Il modo tradizionale di realizzare pareti temporanee in struttura leggera per
questo tipo di esposizioni è quello che impiega profili a freddo, prodotti
profilando o piegando sottili lamiere d’acciaio per ottenere elementi strutturali
leggeri ma resistenti con un costo contenuto. Questa tecnologia molto
standard, che in abbinamento a pannelli in cartongesso si usa tipicamente
anche per la realizzazione di partizioni interne negli edifici, fu scelta
istintivamente per la costruzione delle pareti di esposizione delle opere
fotografiche dell’artista. Tuttavia, nonostante l’intrinseca natura geometrica di
“linea retta” dei profili di acciaio, non ci si poteva certo aspettare di vederli qui usati nel modo classico in
superfici piane e verticali, da momento che il progetto di installazione della mostra di Sophie Calle fu
affidato al “creatore di sogni” Frank Gehry, che è solito progettare le esposizioni dell’artista.
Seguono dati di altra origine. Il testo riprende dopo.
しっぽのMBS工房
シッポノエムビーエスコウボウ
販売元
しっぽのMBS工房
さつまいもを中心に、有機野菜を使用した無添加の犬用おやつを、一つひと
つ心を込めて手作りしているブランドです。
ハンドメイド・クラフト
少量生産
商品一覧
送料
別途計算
E, infatti, i primi schizzi progettuali degli architetti Frank Gehry e Edwin Chan
evidenziano forme cilindriche per i muri dell’esposizione, con un andamento
sinusoidale in pianta, ma perfettamente verticali in elevazione (Figura 1).
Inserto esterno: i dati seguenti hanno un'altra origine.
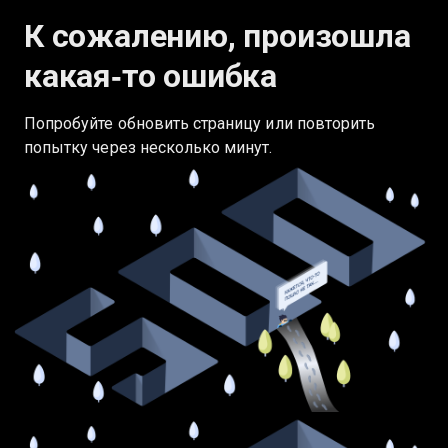
К сожалению, произошла
какая‑то ошибка
Попробуйте обновить страницу или повторить
попытку через несколько минут.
Successivamente, come è visibile dal secondo disegno, la ricerca di una ancor
maggiore libertà nelle forme, porta gli architetti a plasticizzare la materia,
torcendo le pareti alle loro estremità ed incurvandole per ottenere superfici
iperboliche, con un fuori piano di 2 metri dalla base alla sommità, su un’altezza
complessiva di soli 5 m.
Software di modellazione e computer graphic, che per primo Gehry ha trasferito
dall’industria aeronautica all’architettura e diventati poi di uso comune presso i
progettisti per lo studio di geometrie complesse, sono stati impiegati per la
definizione delle linee generatrici delle superfici a doppia curvatura.
Questo processo progettuale ha permesso, in fase di costruzione,
l’identificazione del posizionamento dei profili leggeri in acciaio che sono stati
disposti secondo inclinazioni variabili per formare l’ossatura della superficie a
doppia curvatura, pur rimanendo “linee rette”.
L’ossatura in acciaio così realizzata è stata poi in parte lasciata a vista, ed in
parte rivestita con lastre di cartongesso incurvate e con scandole d’acciaio
inossidabile: un’evoluzione della tecnica di costruzione a secco, dove tutti gli
elementi sono semplicemente e velocemente assemblati tra loro per mezzo di
viti o rivetti. La squadra che ha fisicamente costruito le pareti dalle forme
complesse, professionisti delle partizione interne in profili a freddo d’acciaio e
cartongesso, ma esperti fino ad allora “solamente” di pareti piane e verticali, ha
messo grande entusiasmo e passione in questa nuova e singolare esperienza.
Questo esempio mostra come prodotti industriali comuni come i profili in
acciaio piegati a freddo, se opportunamente combinati e lavorati, possono
prendere vita nello spazio tridimensionale dando origine a forme molto articolate
e complesse. Il risultato finale è stata un’eccezionale e dinamica mise-enscène delle fotografie e delle opere dell’artista francese.